Items listed in a dataset
++++

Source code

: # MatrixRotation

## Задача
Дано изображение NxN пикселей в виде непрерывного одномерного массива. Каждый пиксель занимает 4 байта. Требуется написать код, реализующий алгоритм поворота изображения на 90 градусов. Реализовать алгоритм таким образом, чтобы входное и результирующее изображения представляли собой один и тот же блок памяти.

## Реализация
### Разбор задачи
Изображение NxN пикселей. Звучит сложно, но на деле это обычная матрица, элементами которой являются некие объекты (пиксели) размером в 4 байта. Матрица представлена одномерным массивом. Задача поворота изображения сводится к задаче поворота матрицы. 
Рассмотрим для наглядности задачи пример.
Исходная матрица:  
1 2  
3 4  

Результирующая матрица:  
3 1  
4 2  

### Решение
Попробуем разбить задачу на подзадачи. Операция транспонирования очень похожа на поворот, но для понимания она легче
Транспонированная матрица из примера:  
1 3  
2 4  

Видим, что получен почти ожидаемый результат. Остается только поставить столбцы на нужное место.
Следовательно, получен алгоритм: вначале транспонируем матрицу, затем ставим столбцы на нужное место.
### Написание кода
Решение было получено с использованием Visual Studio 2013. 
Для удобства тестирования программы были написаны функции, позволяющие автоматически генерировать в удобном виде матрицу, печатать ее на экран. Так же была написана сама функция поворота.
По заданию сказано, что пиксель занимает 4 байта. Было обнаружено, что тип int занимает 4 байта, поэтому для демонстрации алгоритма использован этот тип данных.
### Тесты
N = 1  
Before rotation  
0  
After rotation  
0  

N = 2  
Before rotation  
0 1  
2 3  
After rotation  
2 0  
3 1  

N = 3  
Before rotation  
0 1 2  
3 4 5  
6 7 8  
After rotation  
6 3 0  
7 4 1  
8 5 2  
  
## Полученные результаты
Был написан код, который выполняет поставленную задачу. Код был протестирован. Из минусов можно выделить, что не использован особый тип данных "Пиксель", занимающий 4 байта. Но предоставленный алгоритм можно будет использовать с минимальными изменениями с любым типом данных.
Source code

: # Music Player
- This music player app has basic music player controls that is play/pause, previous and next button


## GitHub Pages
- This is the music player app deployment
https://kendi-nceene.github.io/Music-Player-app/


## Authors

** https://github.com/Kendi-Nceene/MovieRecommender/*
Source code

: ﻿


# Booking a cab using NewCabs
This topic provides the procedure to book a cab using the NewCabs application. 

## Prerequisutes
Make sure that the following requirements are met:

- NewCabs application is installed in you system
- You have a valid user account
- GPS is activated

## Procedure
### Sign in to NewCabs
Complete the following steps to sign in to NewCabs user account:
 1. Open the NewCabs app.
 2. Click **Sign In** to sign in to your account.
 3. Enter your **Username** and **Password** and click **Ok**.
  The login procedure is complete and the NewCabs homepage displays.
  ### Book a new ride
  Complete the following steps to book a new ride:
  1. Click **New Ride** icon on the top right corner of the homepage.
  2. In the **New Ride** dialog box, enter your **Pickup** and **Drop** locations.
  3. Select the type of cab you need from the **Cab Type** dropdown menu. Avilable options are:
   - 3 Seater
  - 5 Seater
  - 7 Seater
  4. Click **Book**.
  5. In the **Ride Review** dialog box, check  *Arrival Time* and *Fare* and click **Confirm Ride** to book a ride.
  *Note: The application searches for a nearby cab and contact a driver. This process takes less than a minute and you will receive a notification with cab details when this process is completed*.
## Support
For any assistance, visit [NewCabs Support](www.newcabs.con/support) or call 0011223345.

++++

• [Goal of the exercise]
Above are the entries. Quote exactly the lines from the one bearing "Видим, что получен" through the one bearing "## Полученные результаты".

• [Exercise output]
Видим, что получен почти ожидаемый результат. Остается только поставить столбцы на нужное место.
Следовательно, получен алгоритм: вначале транспонируем матрицу, затем ставим столбцы на нужное место.
### Написание кода
Решение было получено с использованием Visual Studio 2013. 
Для удобства тестирования программы были написаны функции, позволяющие автоматически генерировать в удобном виде матрицу, печатать ее на экран. Так же была написана сама функция поворота.
По заданию сказано, что пиксель занимает 4 байта. Было обнаружено, что тип int занимает 4 байта, поэтому для демонстрации алгоритма использован этот тип данных.
### Тесты
N = 1  
Before rotation  
0  
After rotation  
0  

N = 2  
Before rotation  
0 1  
2 3  
After rotation  
2 0  
3 1  

N = 3  
Before rotation  
0 1 2  
3 4 5  
6 7 8  
After rotation  
6 3 0  
7 4 1  
8 5 2  
  
## Полученные результаты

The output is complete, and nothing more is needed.